Chilean piano virtuoso Claudio Arrau (1903-1991), despite his Latin origins, represented a particular Germanic tradition in his playing; Arrau had always high praise for his one supreme influence, Martin Krause (1853-1918) as the dispenser of both pedagogical gifts and the mainstream Berlin experience. Prior to his late period, marked by slow tempos and exaggerated smoothness of line, a hard objectivity marked Arrau’s style, feline in its suave and angular flexibility of tone and contour, but no less informed by grace and romantic ardor. For power of expression and clarity of melodic and harmonic detail, Arrau had few peers. He could unleash the tiger in Beethoven as easily as he could waft a feathery harmonic shift or diaphanous trill.  Stamina and control become the hallmarks of the Arrau style, always as thoughtful in conception as they were muscular in sonority.

This disc, subtitled Claudio Arrau at Tanglewood, opens with the Beethoven G Major Concerto with Charles Munch and the Boston Symphony (18 August 1961), a performance offering a hard patina from Arrau but warmly resonant string, wind and horn work from the BSO. While not note-perfect, the phrases have arch and interior voicing, a percussive Aeolian harp, to be sure, but coherent and architectural at all periods. The level of excitement in Arrau’s first movement cadenza remains distinctly palpable, as much for its restraint as for its liquid articulation. The volatility of expression lies in abeyance, but actively apparent in the athleticism of the long lines and seamless scales. Munch, who did not record this concerto commercially, proffers affection and intimacy while exhibiting the resonant power of this Apollinian side to the “fate” motif of the Fifth Symphony.  The second movement, 2/4, permits Arrau his understated dramatic poise a series of subdued modes that often recollect Gluck’s Orfeo, as he sings to appease the malevolent Furies. We often forget the Rondo opens in a “fanfare” C Major before it explodes into G, in which Beethoven combines the palindromic form with sonata-form development. Sturdy and eminently poised, Arrau carries the rambunctious filigree effortlessly into its alternately militant and exuberant moods. The stereo sound of the period captures the responsive wind, brass, and tympani of the BSO in their alluring extroverted colors.

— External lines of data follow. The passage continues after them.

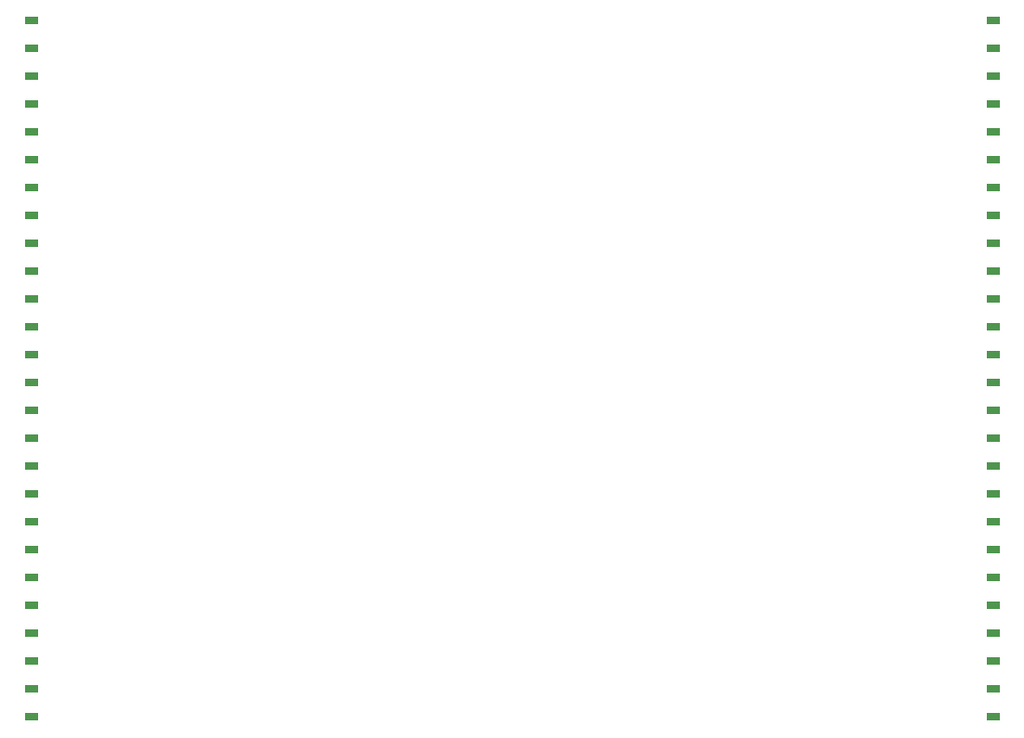
<source format=gtp>
G75*
%MOIN*%
%OFA0B0*%
%FSLAX25Y25*%
%IPPOS*%
%LPD*%
%AMOC8*
5,1,8,0,0,1.08239X$1,22.5*
%
%ADD10R,0.05000X0.02500*%
D10*
X0032500Y0030000D03*
X0032500Y0040000D03*
X0032500Y0050000D03*
X0032500Y0060000D03*
X0032500Y0070000D03*
X0032500Y0080000D03*
X0032500Y0090000D03*
X0032500Y0100000D03*
X0032500Y0110000D03*
X0032500Y0120000D03*
X0032500Y0130000D03*
X0032500Y0140000D03*
X0032500Y0150000D03*
X0032500Y0160000D03*
X0032500Y0170000D03*
X0032500Y0180000D03*
X0032500Y0190000D03*
X0032500Y0200000D03*
X0032500Y0210000D03*
X0032500Y0220000D03*
X0032500Y0230000D03*
X0032500Y0240000D03*
X0032500Y0250000D03*
X0032500Y0260000D03*
X0032500Y0270000D03*
X0032500Y0280000D03*
X0377500Y0280000D03*
X0377500Y0270000D03*
X0377500Y0260000D03*
X0377500Y0250000D03*
X0377500Y0240000D03*
X0377500Y0230000D03*
X0377500Y0220000D03*
X0377500Y0210000D03*
X0377500Y0200000D03*
X0377500Y0190000D03*
X0377500Y0180000D03*
X0377500Y0170000D03*
X0377500Y0160000D03*
X0377500Y0150000D03*
X0377500Y0140000D03*
X0377500Y0130000D03*
X0377500Y0120000D03*
X0377500Y0110000D03*
X0377500Y0100000D03*
X0377500Y0090000D03*
X0377500Y0080000D03*
X0377500Y0070000D03*
X0377500Y0060000D03*
X0377500Y0050000D03*
X0377500Y0040000D03*
X0377500Y0030000D03*
M02*

</source>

The collaboration with Pierre Monteux in the Emperor Concerto (23 July 1960) enjoys any number of rhetorical flourishes and expressively dazzling effects. Monteux opts for driven, linear propulsion, the trumpets and tympani carrying the weight of the periods amidst strong flurries from the BSO strings. Expansive, the first movement’s first large orchestral tutti supplies Arrau a huge canvas upon which to wring his magic. Despite the monaural sound here, the resonance remains singularly intense, the woodwinds chirping along with Arrau’s febrile scale passages and ringing arpeggios. The bright percussion in Arrau’s chordal weighting add a startling color when he plays that series of scales in the first movement that suggest Beethoven’s disregard of musical convention; the recapitulation has Arrau going even awry as he takes off in faraway keys and must resolve the wayward transition by way of quick harmonic adjustments. The alla musette section of his “cadenza” serves as a delicacy before the virile, extended coda quite sweeps us away, eliciting unabashed applause from the Tanglewood audience.

Arrau injects a degree of rarified passion into his arched phrases in the Adagio, with its extended cantilena wafted through luxurious BSO strings and long-held woodwind chords. At the big cadence, Arrau sheds the velvet and reveals the iron paw. The step-wise motions in league with a firm trill usher into the main melody once more. We drop a half step and soon catapult into the Rondo, asserted by Arrau as a frisky dance that can achieve a luminous intensity by virtue of Beethoven’s pungent scoring. The performance becomes more Dionysiac as it proceeds, with Arrau’s asserting the left hand passages with decided vigor. Robust and splendidly exuberant, the performance emanates an athletic good nature that has infected the BSO patrons with its natural enthusiasm.